__PROMPT__:
What lines in the records below mention "center"? List them all.

__STUDY MATERIAL__:
--- START ---

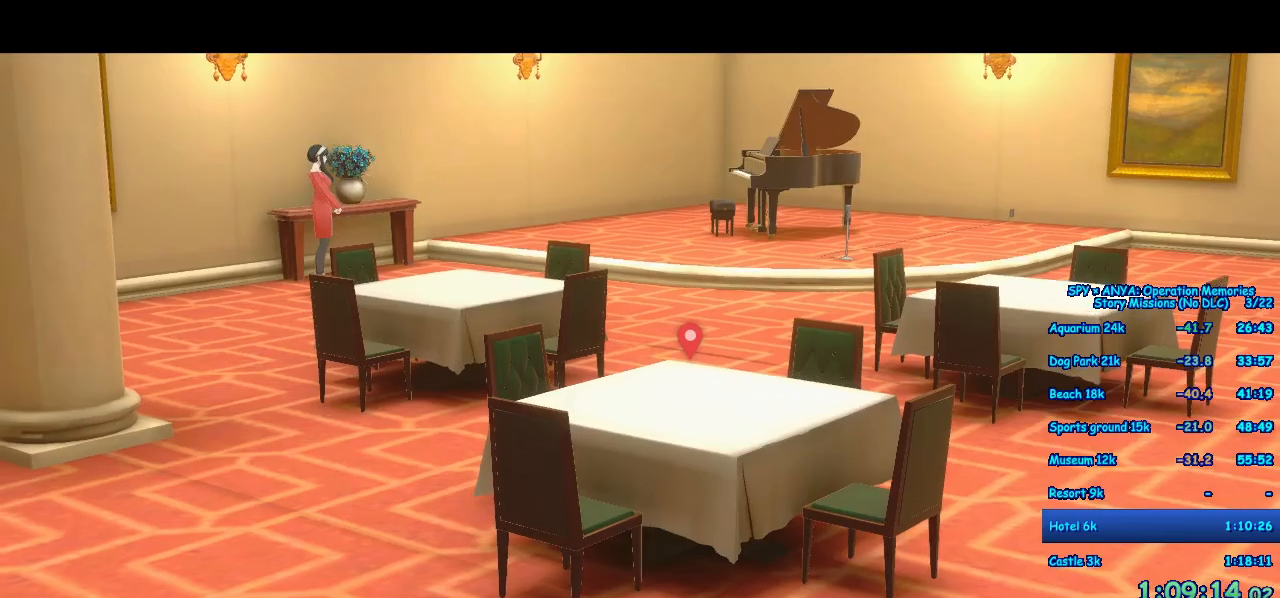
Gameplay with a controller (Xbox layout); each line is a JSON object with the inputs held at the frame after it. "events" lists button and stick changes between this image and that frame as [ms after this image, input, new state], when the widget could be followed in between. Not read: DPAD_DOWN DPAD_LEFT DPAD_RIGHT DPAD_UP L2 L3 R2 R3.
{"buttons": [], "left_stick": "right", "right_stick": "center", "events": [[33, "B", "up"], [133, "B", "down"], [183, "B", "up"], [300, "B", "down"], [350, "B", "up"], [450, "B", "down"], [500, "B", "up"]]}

--- END ---
--- START ---

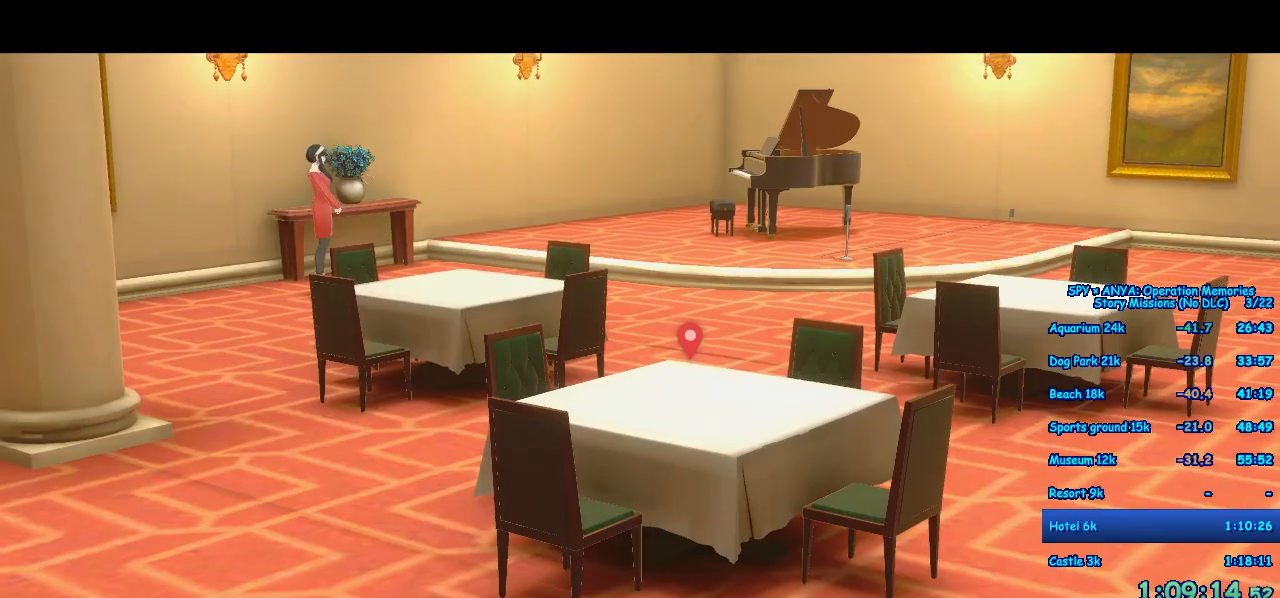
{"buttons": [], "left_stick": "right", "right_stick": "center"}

--- END ---

__TASK SOLUTION__:
{"buttons": [], "left_stick": "right", "right_stick": "center", "events": [[33, "B", "up"], [133, "B", "down"], [183, "B", "up"], [300, "B", "down"], [350, "B", "up"], [450, "B", "down"], [500, "B", "up"]]}
{"buttons": [], "left_stick": "right", "right_stick": "center"}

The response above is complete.